┌─ Given passage

# How to clean the Exo-Terra and styrofoam?



## Steve25 (Jan 29, 2010)

Hello all,

Just brought an Exo 24x18x24 from a friend. I need to clean it. 

I've read to use 10% bleach to wash it. Then use soap and water to wipe it down and the last step to use water. And the background just soap and water..How would I dry it?

Any suggestions?


----------



## ChrisK (Oct 28, 2008)

No soap! 10% bleach and letting it air dry should be good.


----------



## Steve25 (Jan 29, 2010)

Okay so only using 10% bleach and water on the Viv. --Thanks


----------



## Label (Jun 15, 2009)

Sweet another tri-city frogger!

What are you planning on putting in there?


----------



## Bcs TX (Sep 13, 2008)

I would chunk the styrofoam background and build your own.
Much easier than trying to sterilize it and more fun to build a background.
Of course, if you want a new never been used Exo background I will give you a good deal on this one.


----------



## Steve25 (Jan 29, 2010)

Bcs TX said:


> I would chunk the styrofoam background and build your own.
> Much easier than trying to sterilize it and more fun to build a background.
> Of course, if you want a new never been used Exo background I will give you a good deal on this one.


Hi, I think I have it planned out. I will use GS to make some ledges and maybe a cave or two, and then cover the landscape with silicone and coco fiber. I think this will due just fine as in the future I can take it off at easy and possibly make a better one if needed. What do you think?


----------



## Bcs TX (Sep 13, 2008)

Steve look into the "clay method" threads on the board.
By the time you Dr. it up you could have built your own, if you want something easy to remove later, I would definately look into the clay methods.
-Beth


----------

└─
┌─ Material shown

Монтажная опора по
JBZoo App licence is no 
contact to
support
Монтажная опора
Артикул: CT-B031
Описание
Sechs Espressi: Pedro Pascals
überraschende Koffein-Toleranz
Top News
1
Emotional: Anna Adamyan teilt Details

└─
┌─ Material shown

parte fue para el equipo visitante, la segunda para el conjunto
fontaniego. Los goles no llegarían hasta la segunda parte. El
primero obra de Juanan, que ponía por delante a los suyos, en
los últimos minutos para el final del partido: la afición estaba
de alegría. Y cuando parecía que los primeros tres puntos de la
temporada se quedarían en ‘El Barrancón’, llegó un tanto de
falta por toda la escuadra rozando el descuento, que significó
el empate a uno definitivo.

└─

In the forum thread on cleaning an Exo-Terra, what does ChrisK recommend for cleaning and drying it?

◆ **Written solution**
ChrisK recommends using no soap, only 10% bleach, and letting it air dry.